• [EXERCISE OBJECTIVE]:
Among the records that follow, count the lines where "each" appears, and state the count by itself.

(Scene geometry reasoning data)
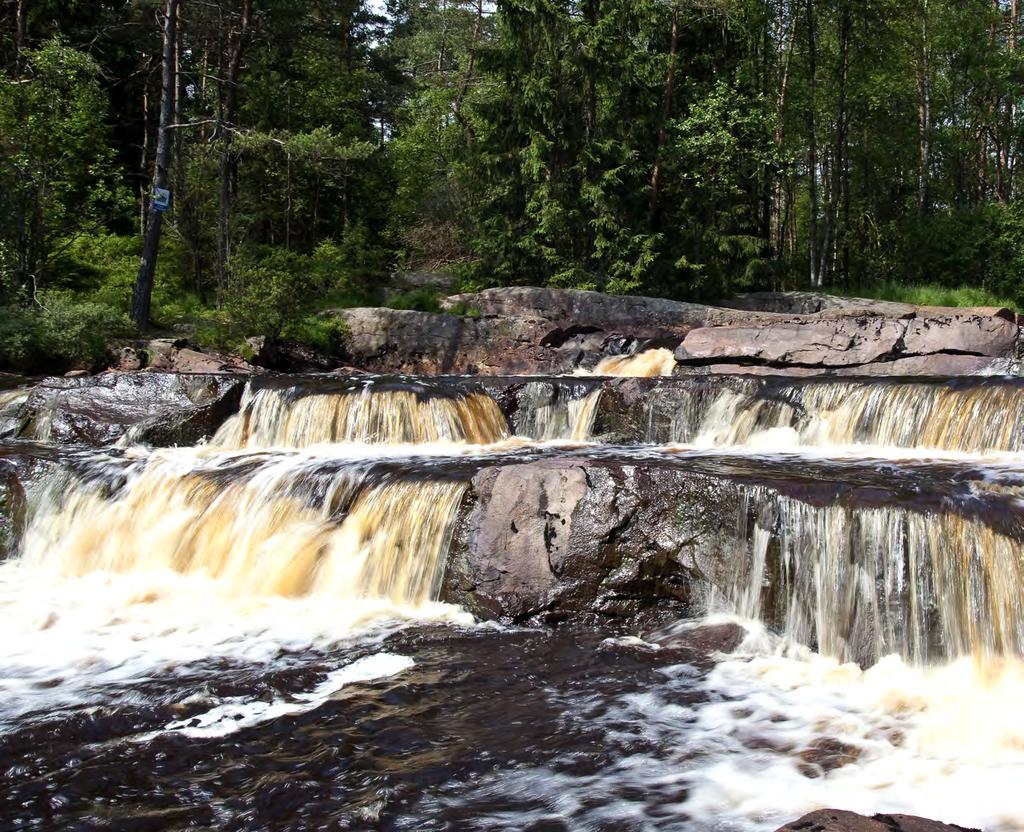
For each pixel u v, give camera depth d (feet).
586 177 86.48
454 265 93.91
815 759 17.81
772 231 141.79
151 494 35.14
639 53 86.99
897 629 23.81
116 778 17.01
...
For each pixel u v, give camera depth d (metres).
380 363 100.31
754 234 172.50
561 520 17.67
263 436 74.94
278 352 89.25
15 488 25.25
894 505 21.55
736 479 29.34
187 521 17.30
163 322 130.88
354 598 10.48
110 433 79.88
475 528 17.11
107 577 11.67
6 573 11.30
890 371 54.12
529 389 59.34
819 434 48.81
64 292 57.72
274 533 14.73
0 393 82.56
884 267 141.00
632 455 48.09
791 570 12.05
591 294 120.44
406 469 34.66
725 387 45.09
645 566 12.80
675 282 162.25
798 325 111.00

• [YOUR SOLUTION]:
2